Text provided »
*** Block opens ***

Box set by Yes
- Released: 29 June 2018
- Genre: Progressive rock
- Length: 242:41
- Label: Atlantic; Rhino;
- Producer: Yes; Eddy Offord;

Yes chronology
| Fly from Here – Return Trip (2018) | The Steven Wilson Remixes (2018) | Yes 50 Live (2019) |

= The Steven Wilson Remixes =

The Steven Wilson Remixes is a box set by the English progressive rock band Yes. Released on 29 June 2018, it compiles remixed versions of five of the band's albums—The Yes Album (1971), Fragile (1971), Close to the Edge (1972), Tales from Topographic Oceans (1973), and Relayer (1974)—overseen by Steven Wilson.

Professional ratings
Review scores
| Source | Rating |
| Vintage Rock | Favorable |
| AllMusic | Star Half star |
| Sound and Vision | Star Half star |

==Background==

The remixes were originally released one-by-one from 2013 through 2016: Close to the Edge was the first to receive a remix, followed by The Yes Album in 2014, Fragile in 2015 and Tales from Topographic Oceans and Relayer in 2016. Roger Dean, a longtime associate of the band, created alternate covers for Close to the Edge and Tales from Topographic Oceans; the other albums' covers received minor alterations. Mike Mettler of Sound and Vision also rated the set 4.5 out of 5 stars and praised the sound quality of the set, although he lamented the lack of liner notes detailing the remix process.

*** Block closes ***

Extracted records »
*** Block opens ***

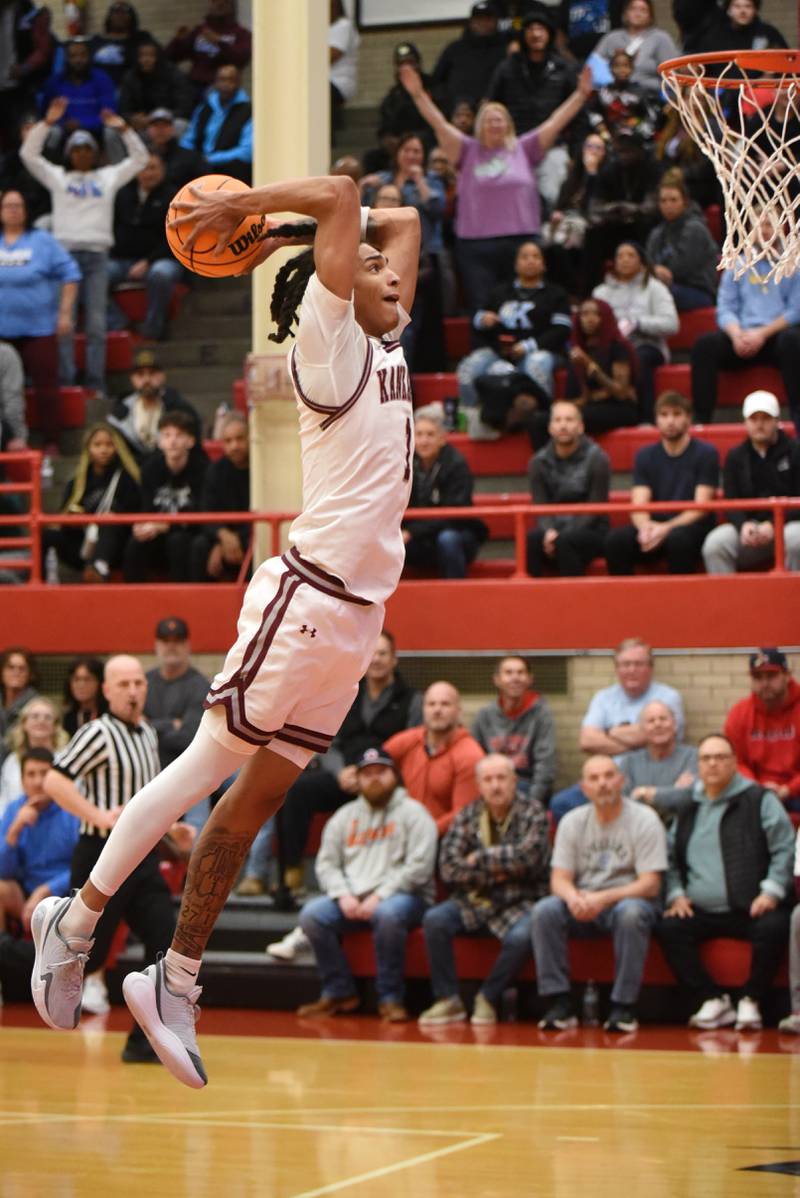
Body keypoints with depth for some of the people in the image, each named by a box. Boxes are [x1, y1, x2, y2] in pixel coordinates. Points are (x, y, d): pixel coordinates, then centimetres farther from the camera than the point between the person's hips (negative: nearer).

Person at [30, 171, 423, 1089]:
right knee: (209, 765, -5)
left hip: (355, 616, 7)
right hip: (305, 595, -7)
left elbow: (402, 222, 26)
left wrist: (264, 222, 20)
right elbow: (340, 195, -12)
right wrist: (243, 210, -2)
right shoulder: (327, 338, -3)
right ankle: (76, 921, 5)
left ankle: (177, 983, 9)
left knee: (256, 799, 7)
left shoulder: (385, 342, 18)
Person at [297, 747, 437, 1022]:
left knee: (388, 914, -39)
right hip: (351, 898, 5)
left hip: (402, 896, -4)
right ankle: (338, 992, -9)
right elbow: (326, 863, 11)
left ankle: (390, 997, -24)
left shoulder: (412, 812, 2)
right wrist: (343, 896, -9)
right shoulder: (345, 816, 17)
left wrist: (380, 896, -17)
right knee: (312, 914, -22)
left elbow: (419, 865, -9)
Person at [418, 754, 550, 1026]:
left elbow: (528, 856, -19)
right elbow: (449, 868, -5)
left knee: (521, 937, -33)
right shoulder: (467, 816, 6)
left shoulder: (532, 812, -2)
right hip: (472, 901, 3)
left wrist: (479, 859, -10)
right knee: (434, 920, -23)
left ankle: (488, 999, -10)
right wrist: (495, 873, -14)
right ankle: (448, 1001, -14)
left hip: (517, 903, -3)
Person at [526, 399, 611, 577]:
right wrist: (549, 532, -23)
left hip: (591, 531, -3)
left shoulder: (596, 459, -3)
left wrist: (561, 536, -20)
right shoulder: (538, 462, 6)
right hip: (554, 528, 3)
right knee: (532, 539, -31)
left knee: (565, 541, -36)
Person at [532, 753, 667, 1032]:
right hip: (583, 908, 3)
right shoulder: (572, 822, 8)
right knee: (544, 910, -26)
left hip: (627, 901, -3)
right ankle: (558, 1004, -23)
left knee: (631, 913, -38)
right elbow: (559, 879, 3)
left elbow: (650, 884, -12)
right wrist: (573, 897, -23)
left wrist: (604, 899, -27)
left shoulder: (644, 820, -5)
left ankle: (624, 1007, -30)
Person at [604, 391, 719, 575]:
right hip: (655, 526, 3)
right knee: (616, 539, -27)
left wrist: (667, 528, -25)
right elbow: (639, 506, 2)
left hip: (693, 527, -3)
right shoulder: (645, 456, 11)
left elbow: (701, 508, -8)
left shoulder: (706, 454, 0)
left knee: (677, 538, -39)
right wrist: (645, 526, -23)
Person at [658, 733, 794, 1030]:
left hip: (751, 909, -4)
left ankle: (751, 1000, -15)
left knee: (773, 928, -34)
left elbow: (784, 849, -1)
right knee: (669, 929, -23)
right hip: (701, 913, 4)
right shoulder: (688, 810, 19)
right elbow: (672, 858, 23)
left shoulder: (759, 801, 5)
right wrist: (676, 894, 6)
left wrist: (771, 891, -13)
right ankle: (713, 1001, -15)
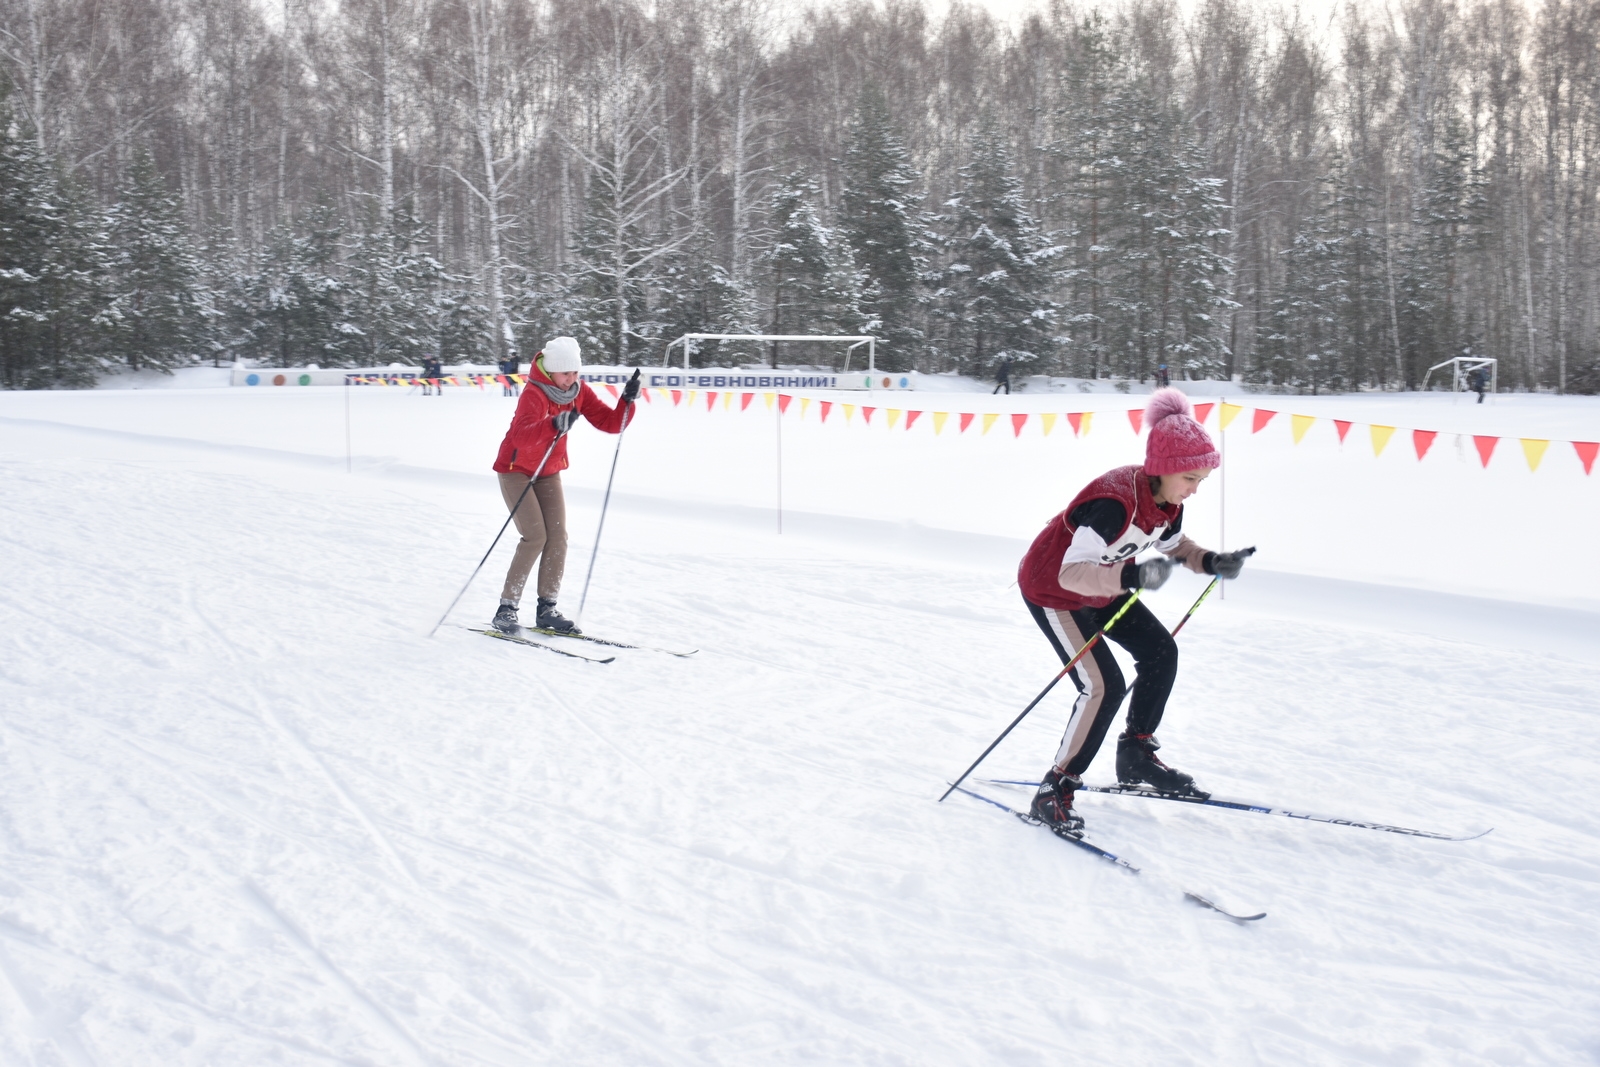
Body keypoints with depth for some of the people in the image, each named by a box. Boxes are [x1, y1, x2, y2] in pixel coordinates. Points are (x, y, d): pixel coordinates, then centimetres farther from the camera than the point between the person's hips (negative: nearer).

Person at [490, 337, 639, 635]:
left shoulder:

*** Block closes ***

Description of the task »
Reproduce the entire page about the Yes box set The Steven Wilson Remixes word for word, without changing anything.

Exercise response »
Box set by Yes
- Released: 29 June 2018
- Genre: Progressive rock
- Length: 242:41
- Label: Atlantic; Rhino;
- Producer: Yes; Eddy Offord;

Yes chronology
| Fly from Here – Return Trip (2018) | The Steven Wilson Remixes (2018) | Yes 50 Live (2019) |

= The Steven Wilson Remixes =

The Steven Wilson Remixes is a box set by the English progressive rock band Yes. Released on 29 June 2018, it compiles remixed versions of five of the band's albums—The Yes Album (1971), Fragile (1971), Close to the Edge (1972), Tales from Topographic Oceans (1973), and Relayer (1974)—overseen by Steven Wilson.

Professional ratings
Review scores
| Source | Rating |
| Vintage Rock | Favorable |
| AllMusic | Star Half star |
| Sound and Vision | Star Half star |

==Background==

The remixes were originally released one-by-one from 2013 through 2016: Close to the Edge was the first to receive a remix, followed by The Yes Album in 2014, Fragile in 2015 and Tales from Topographic Oceans and Relayer in 2016. Roger Dean, a longtime associate of the band, created alternate covers for Close to the Edge and Tales from Topographic Oceans; the other albums' covers received minor alterations. Mike Mettler of Sound and Vision also rated the set 4.5 out of 5 stars and praised the sound quality of the set, although he lamented the lack of liner notes detailing the remix process.